Hellman is a member of the Board of Directors for Daisy Alliance, a non-governmental organization based in Atlanta, Georgia, seeking global security through nuclear nonproliferation and disarmament.

==Awards and honors==
In 1980, Martin Hellman was elevated to the grade of IEEE fellow for contribution to cryptography.
In 1997 he was awarded The Franklin Institute's Louis E. Levy Medal, in 1981 the IEEE Donald G. Fink Prize Paper Award (together with Whitfield Diffie), in 2000, he won the Marconi Prize for his invention of public-key cryptography to protect privacy on the Internet, also together with Whit Diffie. In 1998, Hellman was a Golden Jubilee Award for Technological Innovation from the IEEE Information Theory Society, and in 2010 the IEEE Richard W. Hamming Medal.

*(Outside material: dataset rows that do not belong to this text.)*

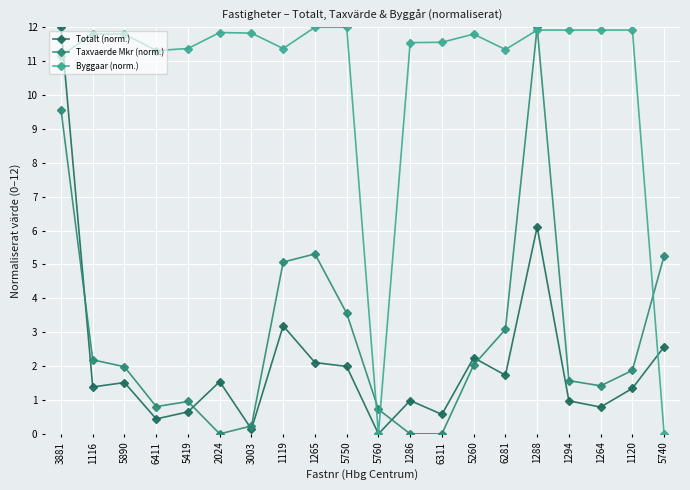

At which category does Totalt (norm.) reach its first local peak?

5890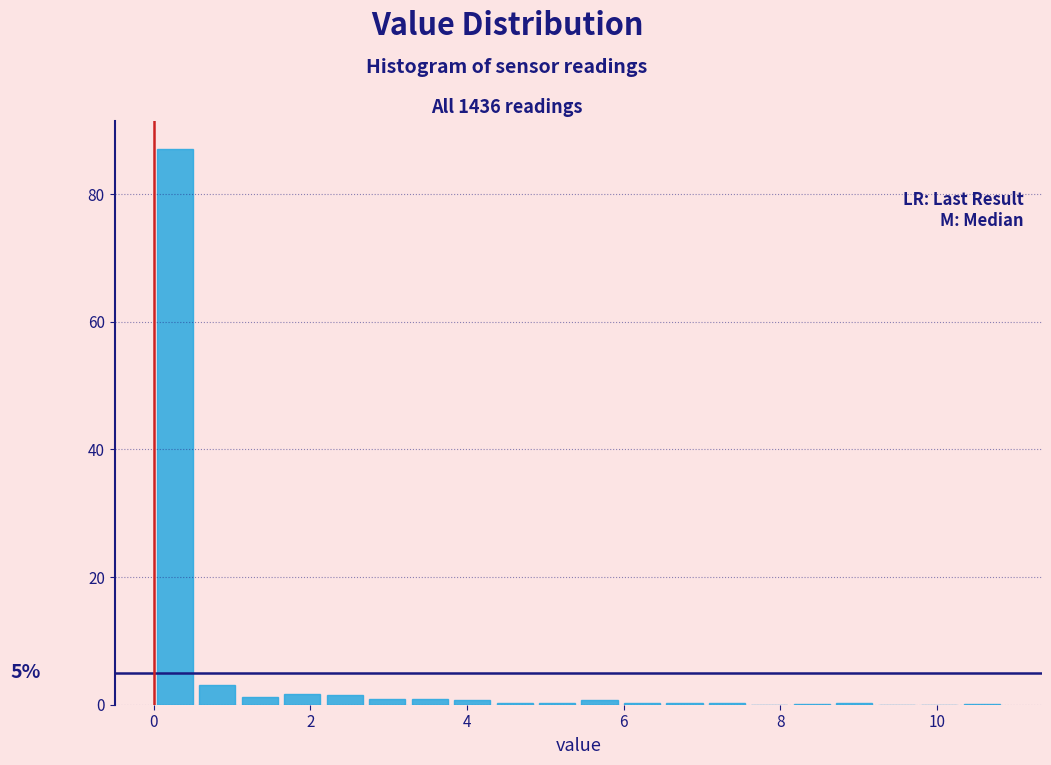

Read against the x-axis, roughly where is the centre of the tallest bar?

0.2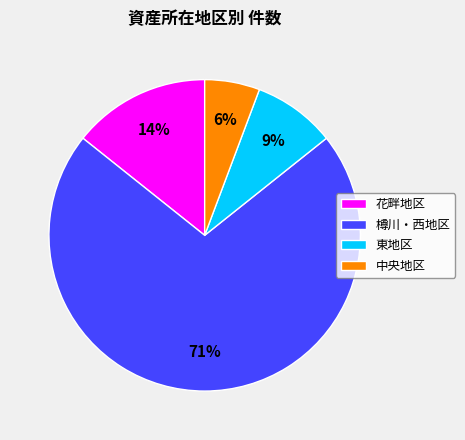

Do 樽川・西地区 and 東地区 together represent more than half of the pie?

Yes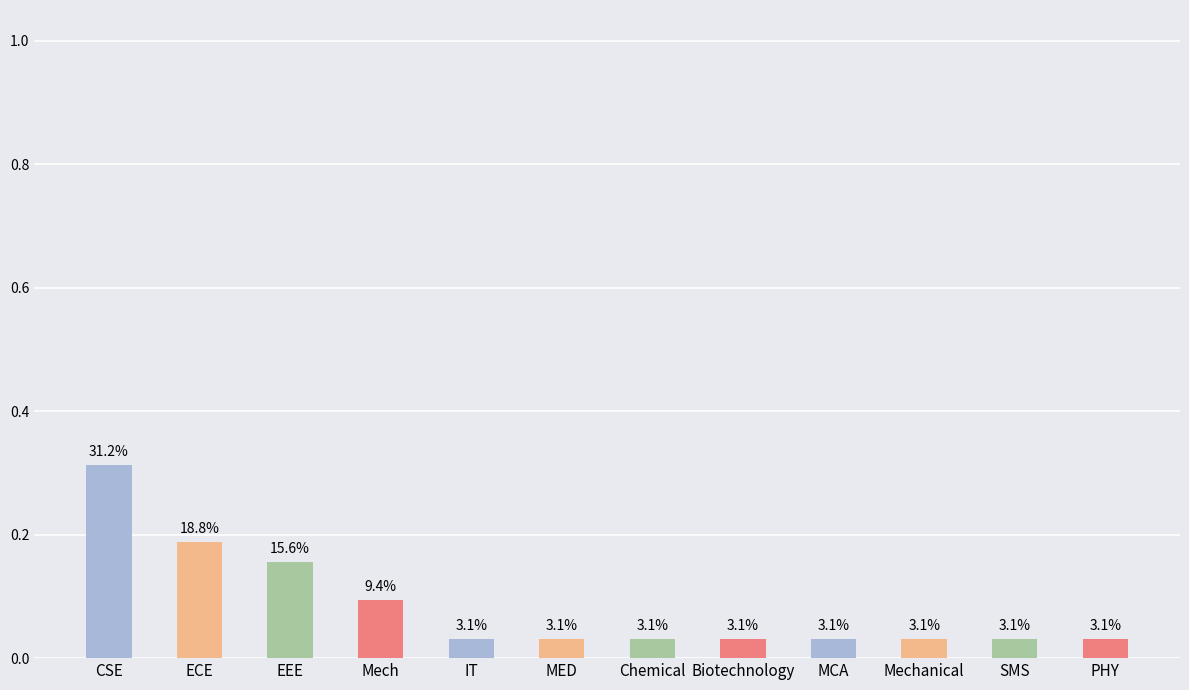

Reading left to right, list all the values displayed in this chart.

0.3	0.2	0.2	0.1	0.0	0.0	0.0	0.0	0.0	0.0	0.0	0.0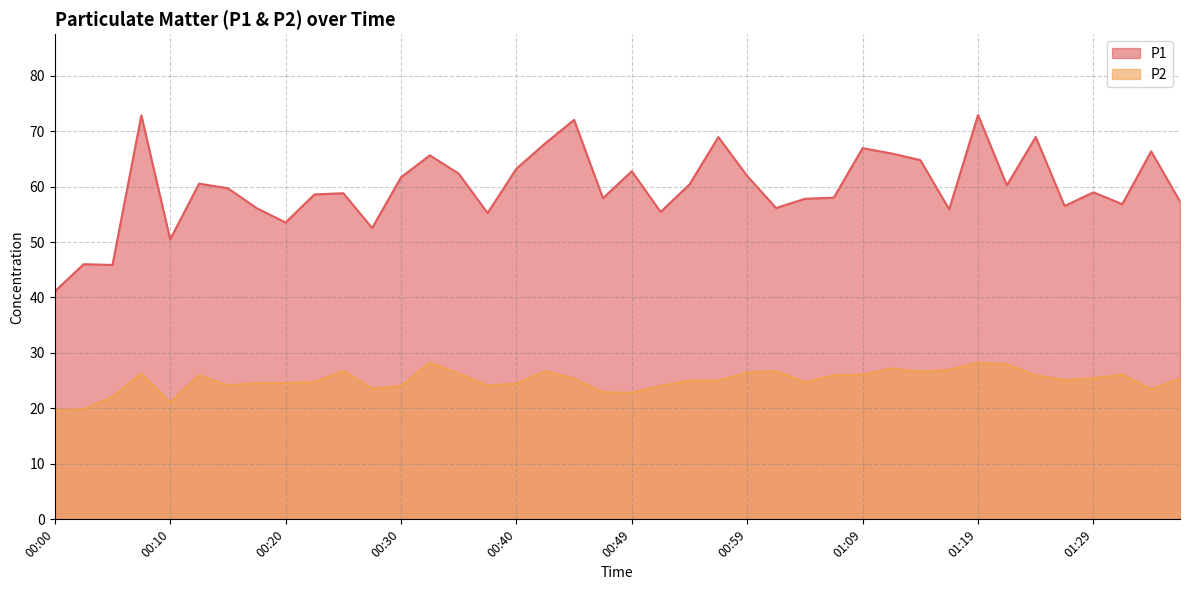

True or false: P1 has more than 1 interior local peaks.

True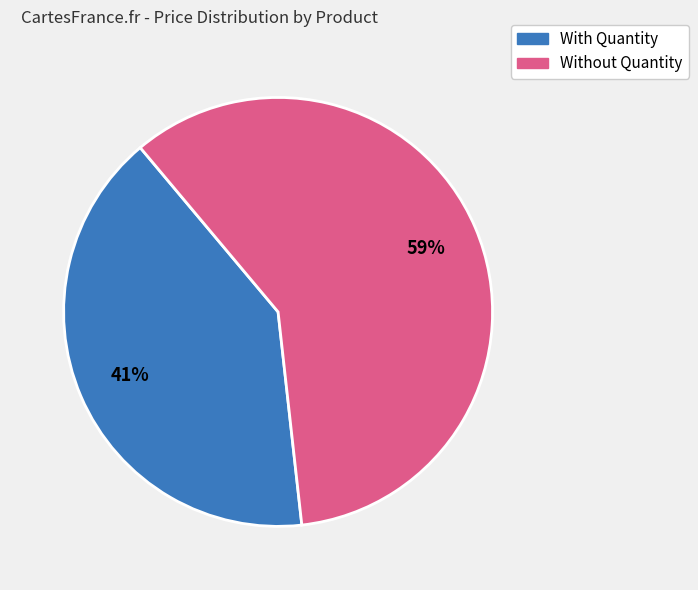

How many segments does this pie chart have?

2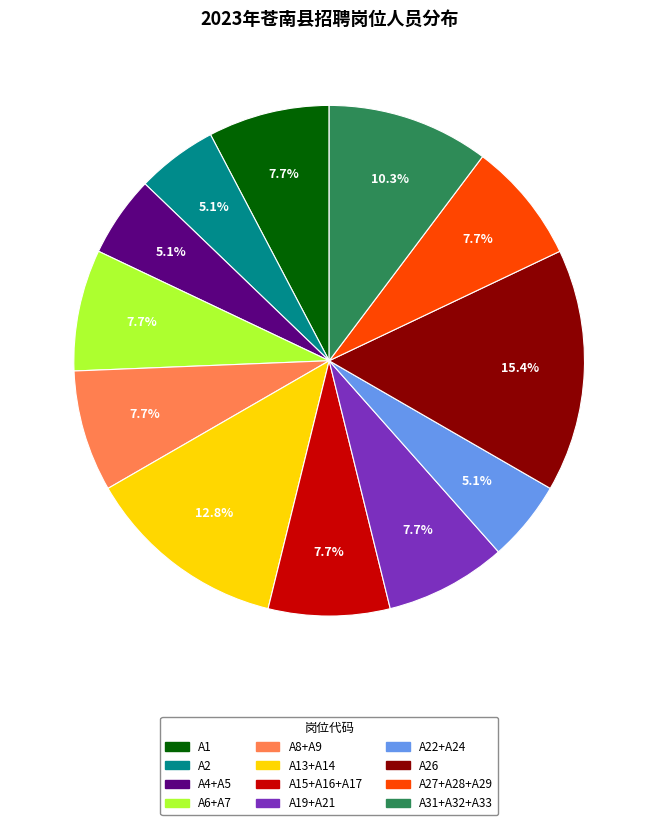

Which category has the biggest portion of the pie?

A26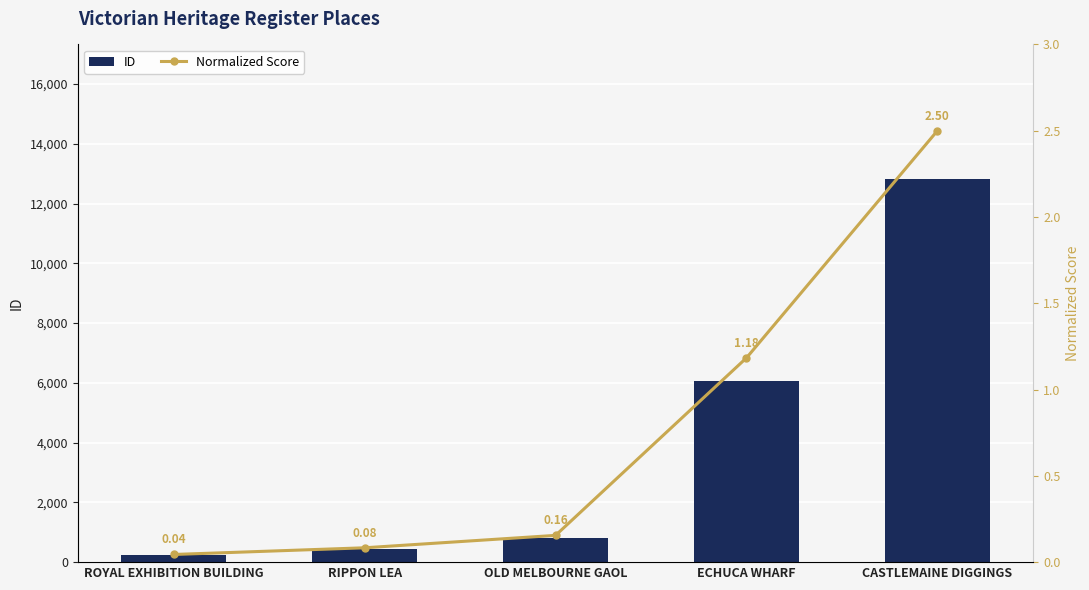

Which has a higher value, CASTLEMAINE DIGGINGS or ROYAL EXHIBITION BUILDING?

CASTLEMAINE DIGGINGS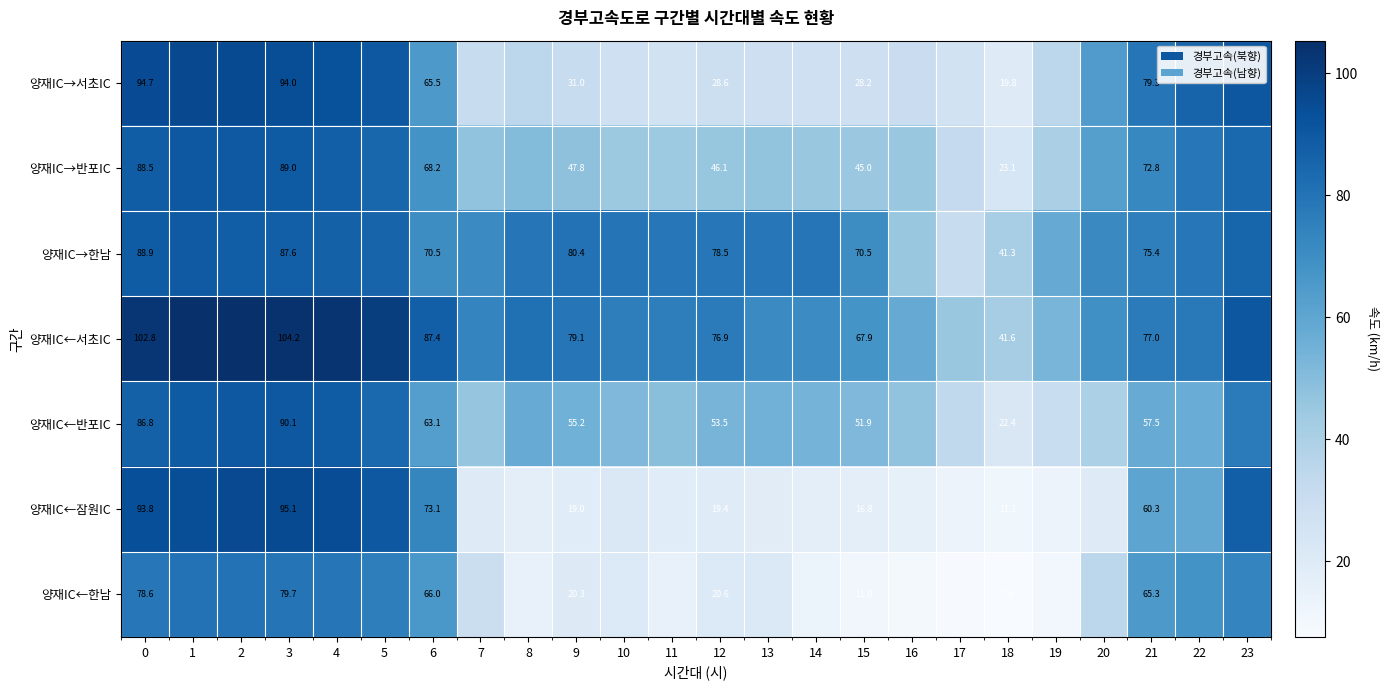

At which category is the sum across all series the highest?

2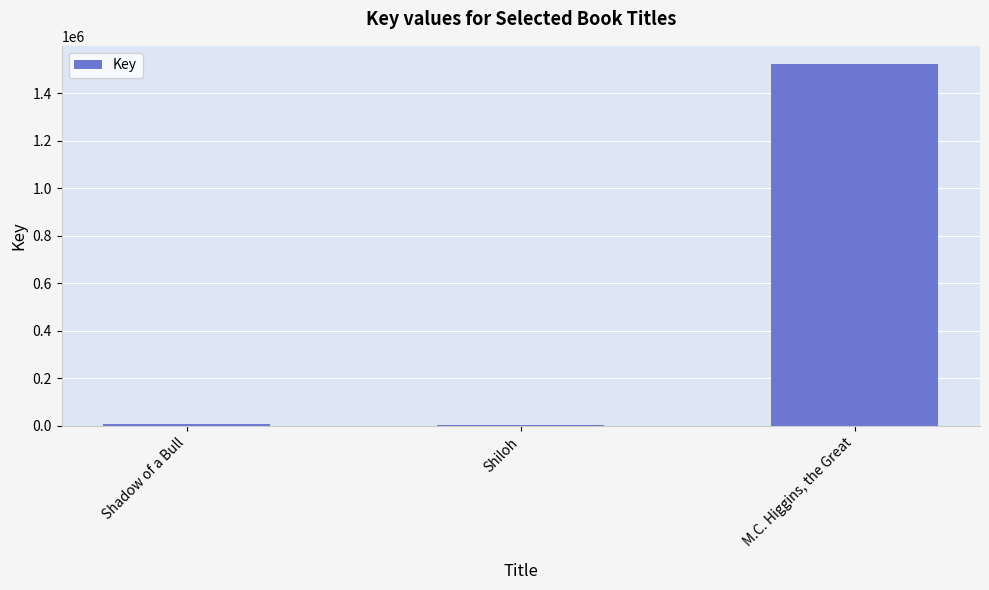

What is the label of the 3rd bar from the right?

Shadow of a Bull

In 2011, he was inducted into the National Inventors Hall of Fame.

Also in 2011, Hellman was made a Fellow of the Computer History Museum for his work, with Whitfield Diffie and Ralph Merkle, on public key cryptography.

Hellman won the Turing Award for 2015 together with Whitfield Diffie. The Turing award is widely considered the most prestigious award in the field of computer science. The citation for the award was: "For fundamental contributions to modern cryptography. Diffie and Hellman's groundbreaking 1976 paper, "New Directions in Cryptography," introduced the ideas of public-key cryptography and digital signatures, which are the foundation for most regularly-used security protocols on the internet today."